Speaking about the prosecutor’s interest in a successful outcome for him, Yuliia notes that Dmytro Shyshenko and Valentyn Kucherenko know each other: “Kucherenko ran a recreation base known in the village as ‘Prorishka.’ Police and prosecutor’s office employees liked to vacation there. Vlas once worked at that base: he ferried people across the river. He saw Shyshenko among the vacationers and saw him talking to Kucherenko.”
According to lawyer Ihor Bilov, a motion was made during the hearings to disqualify the prosecutor due to his alleged personal interest in the case outcome. But the court decided there was no convincing evidence that the victim and the prosecutor were acquainted or that the latter had a personal interest.
Yuliia Baranovska says that there are two character references in her brother’s case: one from the Bilozerka settlement military administration (the village of Kizomys is part of the Bilozerka settlement community) and one from the local elder’s office.
“The character reference from the military administration,” says Yuliia, “is negative, but it was written by people who did not know Vlas, and it contains inaccurate information, in particular that my brother abuses alcohol, whereas he has not consumed it at all for many years.
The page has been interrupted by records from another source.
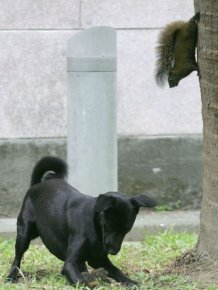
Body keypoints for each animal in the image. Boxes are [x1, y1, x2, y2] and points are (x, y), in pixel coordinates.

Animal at [6, 157, 156, 286]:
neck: (94, 225)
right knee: (17, 259)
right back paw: (11, 276)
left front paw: (132, 282)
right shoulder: (70, 263)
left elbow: (116, 271)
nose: (113, 251)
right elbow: (80, 281)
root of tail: (37, 184)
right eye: (109, 227)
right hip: (24, 233)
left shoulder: (98, 259)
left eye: (126, 230)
The elder’s office reference, where people know Vlas, is positive. So the question is — whose words is the military administration’s reference based on?”
Now Vlas Baranovskyi, who spent three years in the pre-trial detention center, is undergoing medical treatment because his time in custody severely affected his health. He is also preparing for the appellate hearing together with his lawyers.
“The prosecution will definitely file an appeal, because in cases of collaboration with the Russians it does so even when the court’s verdict is slightly more lenient than the prosecutor requested. In our case the court acquitted the defendant and released him from the pre-trial detention center. Given the circumstances of the case, the decision could not have been otherwise,”
says lawyer Ihor Bilov.
Yuliia Baranovska says that her brother’s acquittal is only the first step in the fight for justice: “I will seek to bring to account all the people through whom our family endured so much suffering”.